● **Data block**:
- Opening Delimiter -

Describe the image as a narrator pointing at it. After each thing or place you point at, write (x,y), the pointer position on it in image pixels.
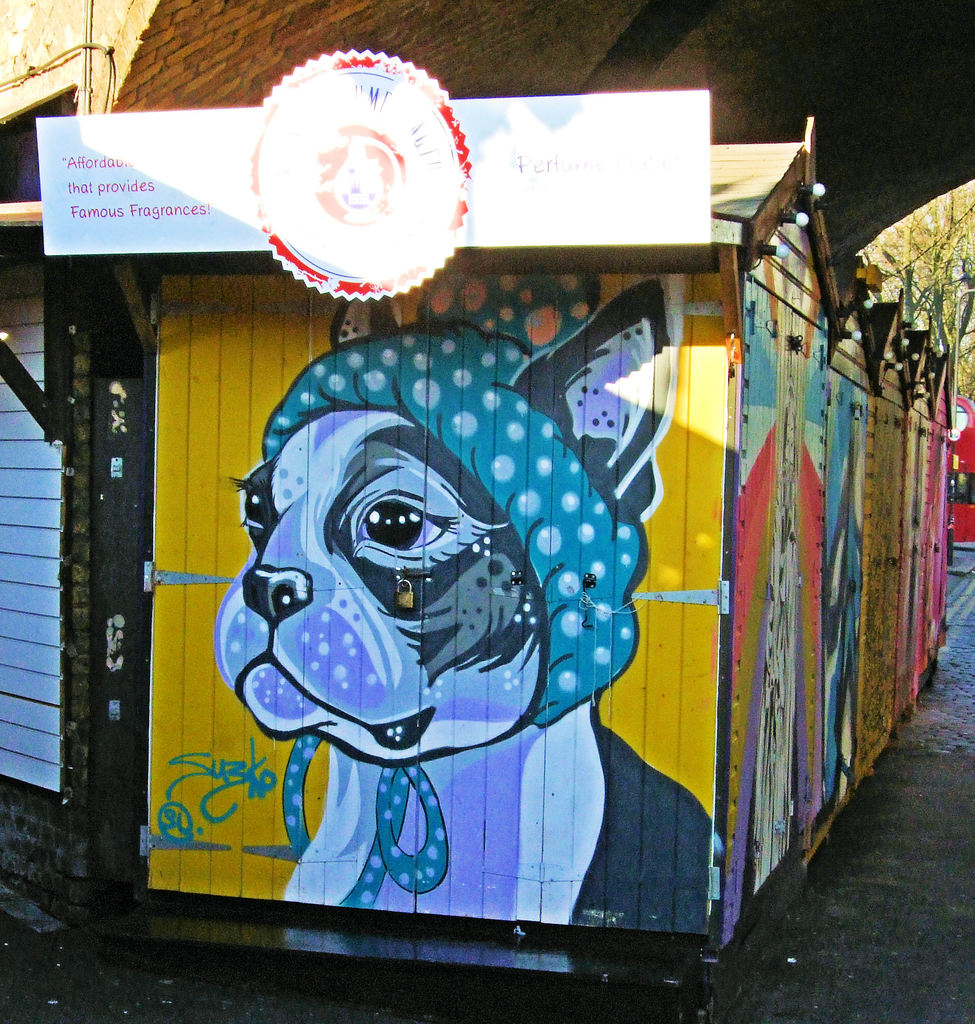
In this image I see few houses (473,447) on which there is art (600,425) on it and I see a board (524,146) over here on which there are few words (65,182) written and I see the path (863,804). In the background (966,381) I see the trees (913,284) and the wall (869,198).
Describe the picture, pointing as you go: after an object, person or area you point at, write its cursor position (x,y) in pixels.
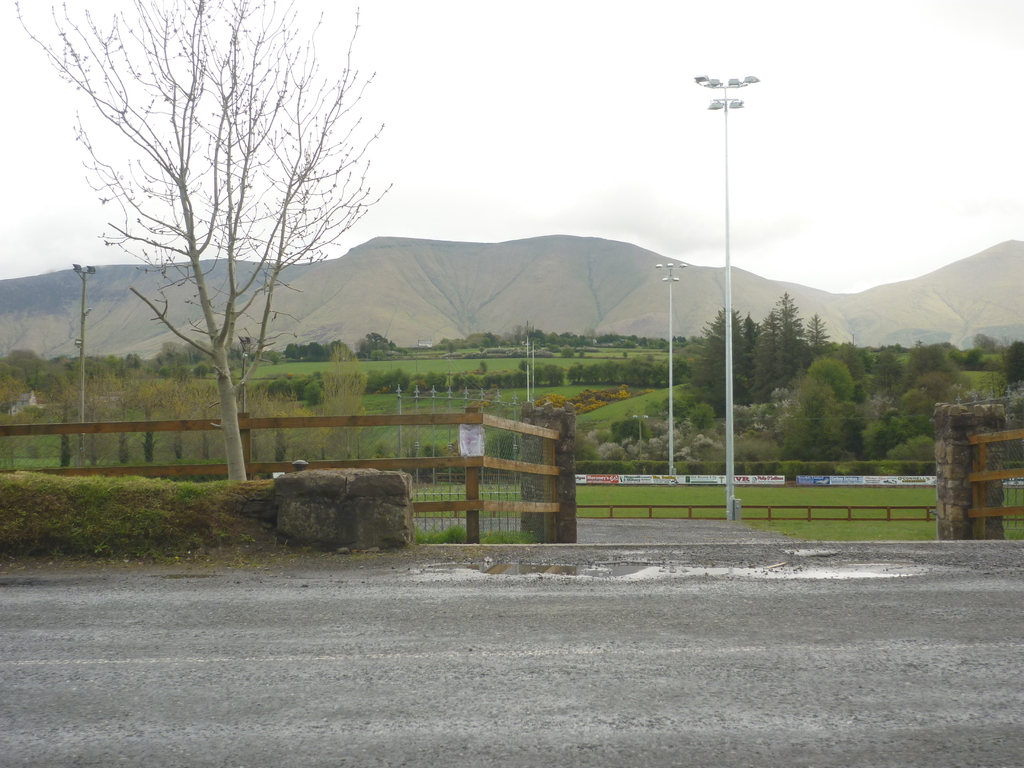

- Closing Delimiter -

● **Requirement**:
Without the pictures, write out the entire listing exactly.

● **Answer space**:
Describe the image as a narrator pointing at it. After each thing or place you point at, write (x,y), the pointer position on it in image pixels.
In this image I see few houses (473,447) on which there is art (600,425) on it and I see a board (524,146) over here on which there are few words (65,182) written and I see the path (863,804). In the background (966,381) I see the trees (913,284) and the wall (869,198).
Describe the picture, pointing as you go: after an object, person or area you point at, write its cursor position (x,y) in pixels.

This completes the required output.